Pull out every line of the items that contains the string "iRidi", matching case exactly.

[[ MATERIAL FOR THIS EXERCISE open ]]

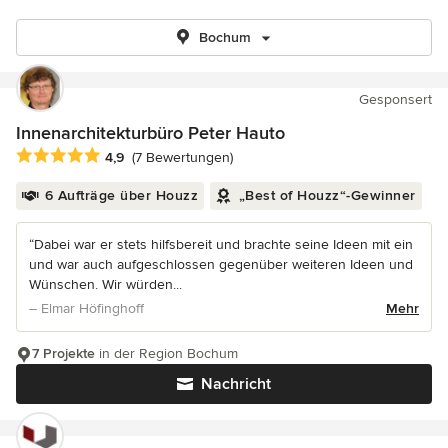
Bochum
Gesponsert
Innenarchitekturbüro Peter Hauto
Durchschnittliche Bewertung: 4.9 von 5 Sternen
4,9
(7 Bewertungen)
6 Aufträge über Houzz
„Best of Houzz“-Gewinner
“Dabei war er stets hilfsbereit und brachte seine Ideen mit ein
und war auch aufgeschlossen gegenüber weiteren Ideen und
Wünschen. Wir würden...
– Elmar Höfinghoff
Mehr
7 Projekte
in der Region Bochum
Nachricht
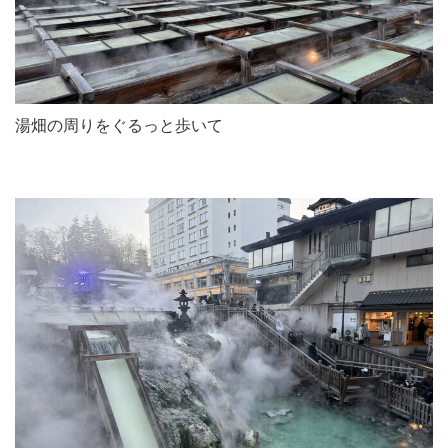
湯畑の周りをぐるっと歩いて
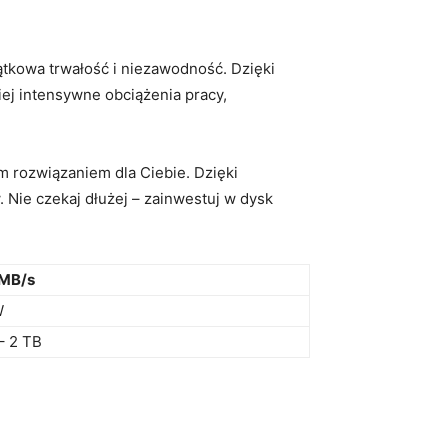
ątkowa trwałość i niezawodność. Dzięki
ej ⁣intensywne obciążenia pracy,
m rozwiązaniem dla Ciebie. Dzięki
‍ Nie czekaj dłużej – zainwestuj w dysk
 MB/s
W
– 2 TB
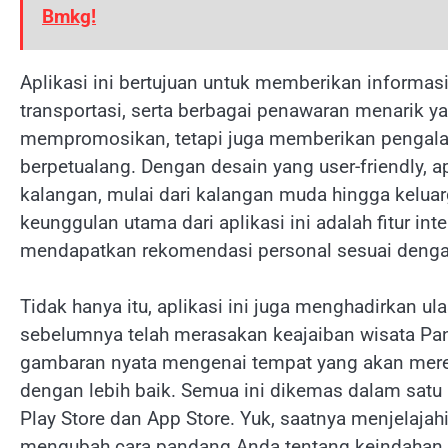
Bmkg!
Aplikasi ini bertujuan untuk memberikan informasi
transportasi, serta berbagai penawaran menarik y
mempromosikan, tetapi juga memberikan pengalam
berpetualang. Dengan desain yang user-friendly, 
kalangan, mulai dari kalangan muda hingga kelua
keunggulan utama dari aplikasi ini adalah fitur 
mendapatkan rekomendasi personal sesuai dengan
Tidak hanya itu, aplikasi ini juga menghadirkan u
sebelumnya telah merasakan keajaiban wisata Pa
gambaran nyata mengenai tempat yang akan mer
dengan lebih baik. Semua ini dikemas dalam satu 
Play Store dan App Store. Yuk, saatnya menjela
mengubah cara pandang Anda tentang keindahan 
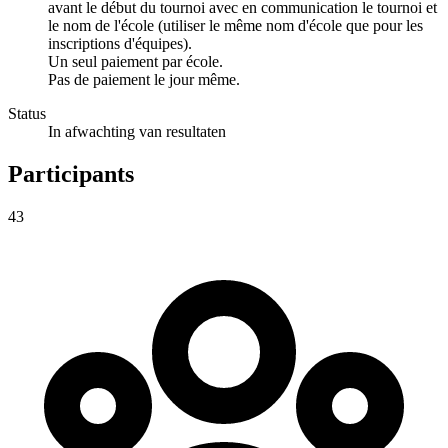
avant le début du tournoi avec en communication le tournoi et
le nom de l'école (utiliser le même nom d'école que pour les
inscriptions d'équipes).
Un seul paiement par école.
Pas de paiement le jour même.
Status
In afwachting van resultaten
Participants
43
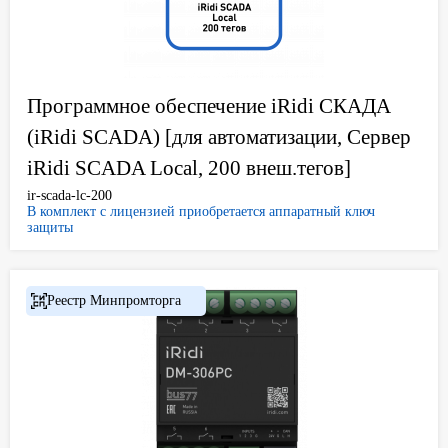
Программное обеспечение iRidi СКАДА
(iRidi SCADA) [для автоматизации, Сервер
iRidi SCADA Local, 200 внеш.тегов]
ir-scada-lc-200
В комплект с лицензией приобретается аппаратный ключ
защиты
Реестр Минпромторга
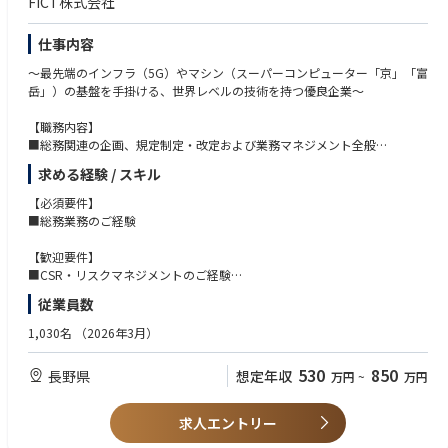
FICT株式会社
め、この過酷な作業条件に耐えうる機械としてTAKEUCHIの製品は海外で
高い評価を得ています。
仕事内容
～最先端のインフラ（5G）やマシン（スーパーコンピューター「京」「富
岳」）の基盤を手掛ける、世界レベルの技術を持つ優良企業～
【職務内容】
■総務関連の企画、規定制定・改定および業務マネジメント全般
■衛生管理、安全、防災対策（DRP・BCP含む）に関する事項
求める経験 / スキル
■福利厚生に関する事項
■関係省庁、団体に対する申請、届出、報告に関する事項（法人登記を除
【必須要件】
く）
■総務業務のご経験
■什器、用度品、図書、通信機器、その他消耗品等の管理、購入に関する
事項
【歓迎要件】
■安全輸出管理,AEO
■CSR・リスクマネジメントのご経験
■情報セキュリティ
■安全衛生における化学物質対応経験
従業員数
■衛生管理者
1,030名
（2026年3月）
530
850
長野県
想定年収
万円
~
万円
求人エントリー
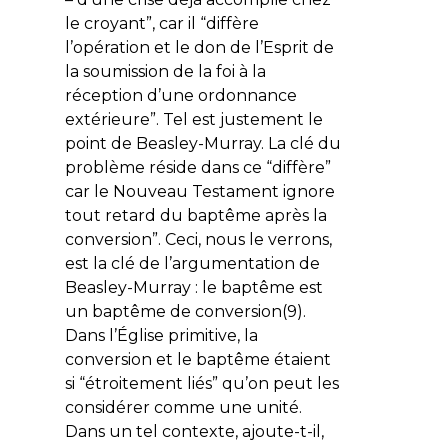
le croyant”, car il “diffère
l’opération et le don de l’Esprit de
la soumission de la foi à la
réception d’une ordonnance
extérieure”. Tel est justement le
point de Beasley-Murray. La clé du
problème réside dans ce “diffère”
car le Nouveau Testament ignore
tout retard du baptême après la
conversion”. Ceci, nous le verrons,
est la clé de l’argumentation de
Beasley-Murray : le baptême est
un baptême de conversion(9).
Dans l’Église primitive, la
conversion et le baptême étaient
si “étroitement liés” qu’on peut les
considérer comme une unité.
Dans un tel contexte, ajoute-t-il,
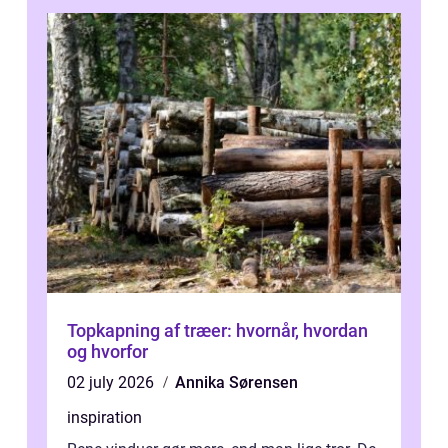
Topkapning af træer: hvornår, hvordan
og hvorfor
02 july 2026
Annika Sørensen
inspiration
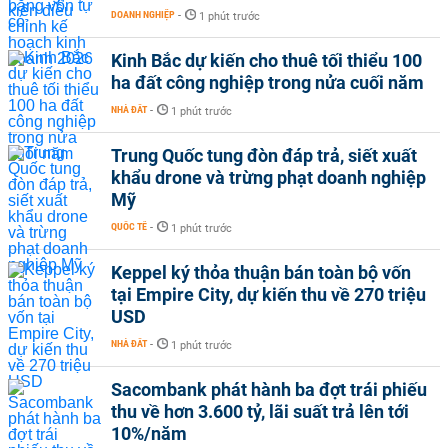
DOANH NGHIỆP
-
1 phút trước
Kinh Bắc dự kiến cho thuê tối thiểu 100
ha đất công nghiệp trong nửa cuối năm
NHÀ ĐẤT
-
1 phút trước
Trung Quốc tung đòn đáp trả, siết xuất
khẩu drone và trừng phạt doanh nghiệp
Mỹ
QUỐC TẾ
-
1 phút trước
Keppel ký thỏa thuận bán toàn bộ vốn
tại Empire City, dự kiến thu về 270 triệu
USD
NHÀ ĐẤT
-
1 phút trước
Sacombank phát hành ba đợt trái phiếu
thu về hơn 3.600 tỷ, lãi suất trả lên tới
10%/năm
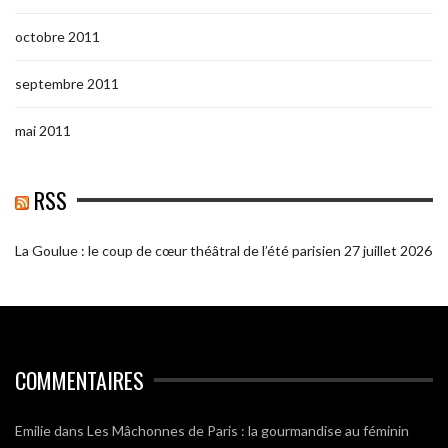
octobre 2011
septembre 2011
mai 2011
RSS
La Goulue : le coup de cœur théâtral de l’été parisien
27 juillet 2026
COMMENTAIRES
Emilie
dans
Les Mâchonnes de Paris : la gourmandise au féminin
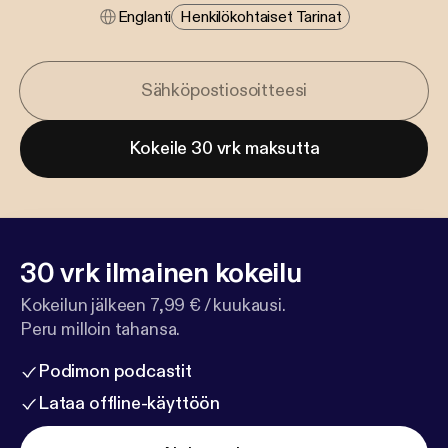
Englanti
Henkilökohtaiset Tarinat
Kokeile 30 vrk maksutta
30 vrk ilmainen kokeilu
Kokeilun jälkeen 7,99 € / kuukausi.
Peru milloin tahansa.
Podimon podcastit
Lataa offline-käyttöön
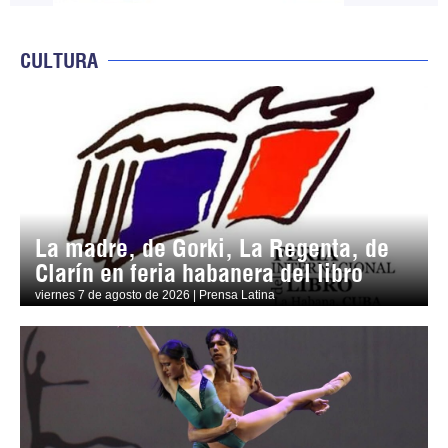
CULTURA
La madre, de Gorki, La Regenta, de
Clarín en feria habanera del libro
viernes 7 de agosto de 2026 | Prensa Latina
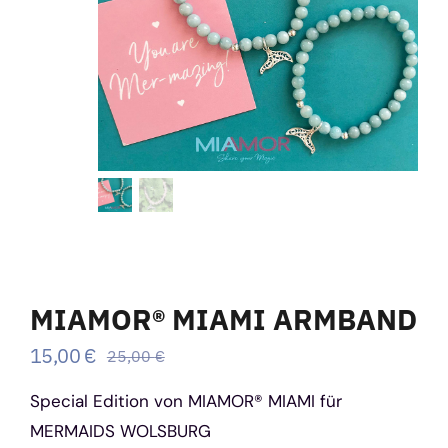
Kontakt
Shop
Warenkorb
MIAMOR® MIAMI ARMBAND
15,00
€
25,00
€
Ursprünglicher
Aktueller
Preis
Preis
Special Edition von MIAMOR® MIAMI für
war:
ist:
25,00 €
15,00 €.
MERMAIDS WOLSBURG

[[ MATERIAL FOR THIS EXERCISE closed ]]

**RESPONSE TO THIS TASK**
Программное обеспечение iRidi СКАДА
(iRidi SCADA) [для автоматизации, Сервер
iRidi SCADA Local, 200 внеш.тегов]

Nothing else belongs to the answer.